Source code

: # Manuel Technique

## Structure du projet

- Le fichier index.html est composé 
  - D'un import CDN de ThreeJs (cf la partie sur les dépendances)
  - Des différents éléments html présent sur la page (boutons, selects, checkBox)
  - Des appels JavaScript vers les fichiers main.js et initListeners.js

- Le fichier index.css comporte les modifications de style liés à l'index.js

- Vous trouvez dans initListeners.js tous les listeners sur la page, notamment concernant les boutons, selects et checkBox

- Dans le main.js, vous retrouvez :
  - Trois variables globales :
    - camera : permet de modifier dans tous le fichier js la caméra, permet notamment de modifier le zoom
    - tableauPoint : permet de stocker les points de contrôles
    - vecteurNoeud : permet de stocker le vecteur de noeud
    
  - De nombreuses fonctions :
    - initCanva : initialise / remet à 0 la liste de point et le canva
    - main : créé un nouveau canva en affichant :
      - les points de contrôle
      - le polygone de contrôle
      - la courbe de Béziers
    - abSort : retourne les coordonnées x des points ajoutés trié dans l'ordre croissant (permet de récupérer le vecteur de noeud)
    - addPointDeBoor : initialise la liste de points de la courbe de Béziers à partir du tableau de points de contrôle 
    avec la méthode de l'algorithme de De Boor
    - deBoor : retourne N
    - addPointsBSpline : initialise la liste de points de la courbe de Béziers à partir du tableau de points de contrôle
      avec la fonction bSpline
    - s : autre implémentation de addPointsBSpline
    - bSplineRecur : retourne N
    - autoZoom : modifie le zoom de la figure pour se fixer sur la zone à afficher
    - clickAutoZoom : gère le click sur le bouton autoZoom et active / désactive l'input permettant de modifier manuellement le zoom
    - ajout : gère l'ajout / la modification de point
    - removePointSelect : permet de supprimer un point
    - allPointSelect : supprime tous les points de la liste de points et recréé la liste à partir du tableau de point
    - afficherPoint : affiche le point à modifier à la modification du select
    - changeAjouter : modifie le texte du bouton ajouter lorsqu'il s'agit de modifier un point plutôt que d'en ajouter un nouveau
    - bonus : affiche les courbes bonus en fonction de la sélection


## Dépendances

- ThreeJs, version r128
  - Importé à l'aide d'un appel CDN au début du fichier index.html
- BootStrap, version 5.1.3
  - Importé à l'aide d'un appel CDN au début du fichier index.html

########

**DIRECTIONS FOR THIS TASK:**
In the listing above, find the line with "avec la fonction bSpline" and the line with "- autoZoom : modifie"; output exactly those lines and all lines between them.

**TASK RESULT:**
      avec la fonction bSpline
    - s : autre implémentation de addPointsBSpline
    - bSplineRecur : retourne N
    - autoZoom : modifie le zoom de la figure pour se fixer sur la zone à afficher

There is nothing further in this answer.